Posted on October 24, 2018
Prof Robert Ross, Emeritus Professor at the Institute for History at the Netherlands’ Leiden University, presented a guest lecture to undergraduate students in the University of Pretoria’s Department of Historical and Heritage Studies recently. Prof Ross is a highly acclaimed academic whose books on South African history are widely used by students. These books include the prescribed undergraduate books on Cape slavery, Cape of Torments and the Concise History of South Africa.
“Prof Robert Ross is one of the leading historians on early Cape history, and is renowned for the meticulousness of his archival research and the expressive clarity of his prose,” says Prof Karen Harris, head of UP’s Department of Historical and Heritage Studies.

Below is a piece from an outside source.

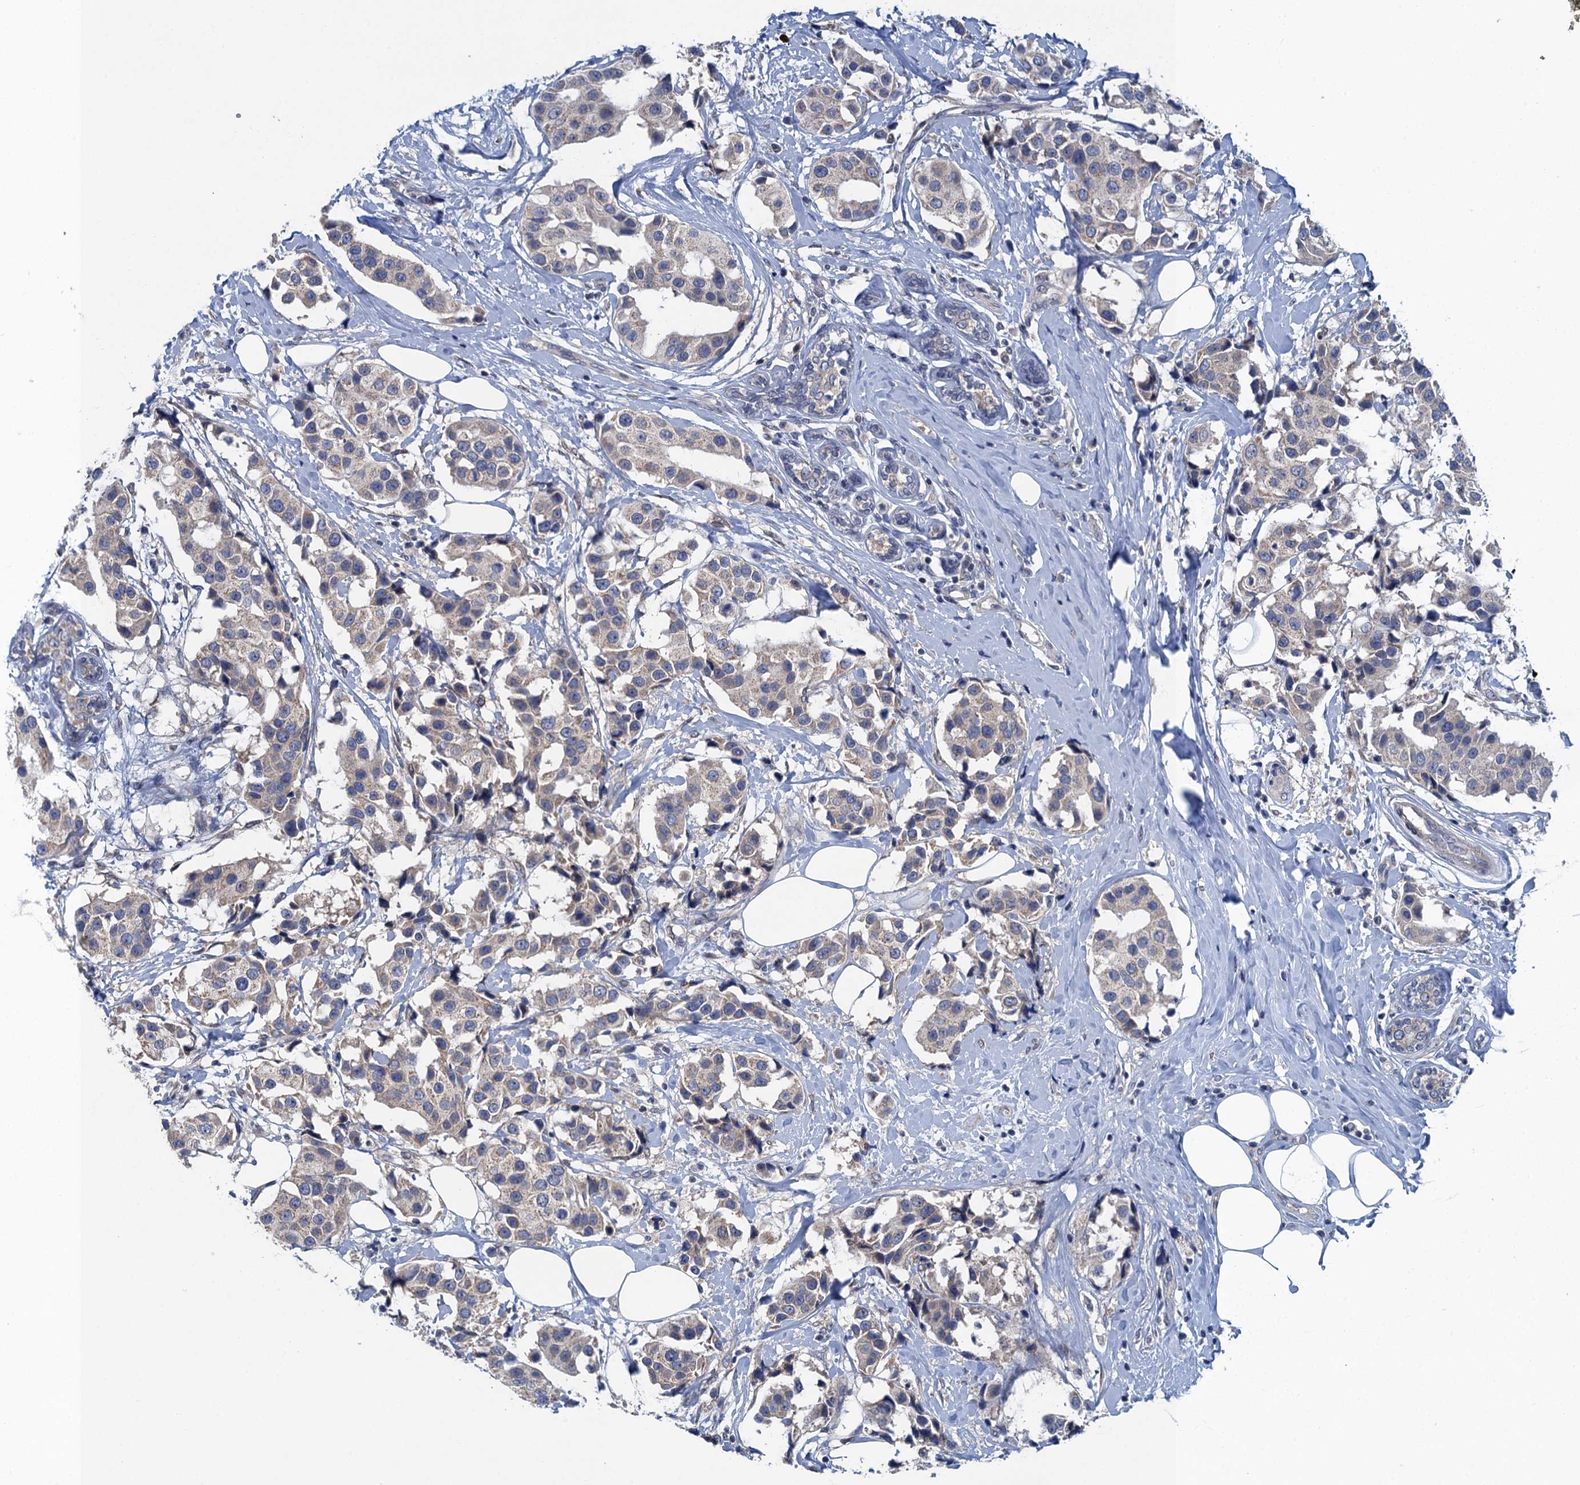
{"staining": {"intensity": "negative", "quantity": "none", "location": "none"}, "tissue": "breast cancer", "cell_type": "Tumor cells", "image_type": "cancer", "snomed": [{"axis": "morphology", "description": "Normal tissue, NOS"}, {"axis": "morphology", "description": "Duct carcinoma"}, {"axis": "topography", "description": "Breast"}], "caption": "Immunohistochemistry histopathology image of human breast cancer (invasive ductal carcinoma) stained for a protein (brown), which exhibits no staining in tumor cells.", "gene": "CTU2", "patient": {"sex": "female", "age": 39}}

Prof Ross spoke briefly about the horrors of slavery and the extremity of the treatment and punishment of slaves. He described in detail how slaves were punished by being impaled or broken on a wheel. He also spoke of the position of female slaves, who had no rights over their own bodies, a system that led to many of them being sexually abused by their ‘masters’.
Prof Ross explained that Cape colonial court records were his primary source in giving voice to the Cape’s enslaved people. According to Prof Harris, this is one of the many ways in which historical researchers read against the grain and use colonial records to decolonise the rhetoric and representation of the past. History, she claims, is a key discipline in decolonising the past and giving voice to the silenced or marginalised. Students asked questions about the legal system and the punishments meted out to enslaved people in the seventeenth and eighteenth centuries, and how these impacted in the long term on class and race relations in South Africa. Some students were fortunate enough to have Prof Ross autograph their prescribed texts.